When it subsided, she jumped to her feet, unable to believe her luck. Where the depot had stood, an inferno blazed up so high she could feel the heat on her face from fifty feet away, blackening the midday sky. Nothing could have survived.
Relief mingled with worry about what had happened to Church, but then another realisation surfaced. Slowly she scanned around the blasted site: Tom was nowhere to be seen.
Church no longer had any idea which way he was going. The corridor twisted and turned, often folding back on itself as if it had been designed by some insane architect. Nor was he helped by the unending array of stone walls, flickering torches, occasional windows on to nothing and, every now and then, a door, although most of them had been locked. Of the two that had been open, he had received more startlingly clear visions, seemingly of his life. The first showed him sitting on a hill watching the burning of a city which looked disturbingly like London. Billowing clouds of black smoke turned the sky almost as dark as night, although somehow he was sure it was daytime.

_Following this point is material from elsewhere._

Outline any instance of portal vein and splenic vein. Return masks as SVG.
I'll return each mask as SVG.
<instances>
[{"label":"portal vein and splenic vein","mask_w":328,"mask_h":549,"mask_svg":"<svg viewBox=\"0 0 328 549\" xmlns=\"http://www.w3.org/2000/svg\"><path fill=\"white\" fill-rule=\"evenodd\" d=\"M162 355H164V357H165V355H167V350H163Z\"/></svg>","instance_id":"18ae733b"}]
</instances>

Yet it was the way he looked that affected him the most: though he didn’t appear much older, his face was burdened with trouble and suffering that made him seem closer to forty. He was hunched over as he scanned the horizon, clutching an ornate sword to his chest like one of those characters who spent their weekends re-enacting ancient battles. His hair was longer and he had a tightly clipped goatee; there were tears in his eyes at what he saw.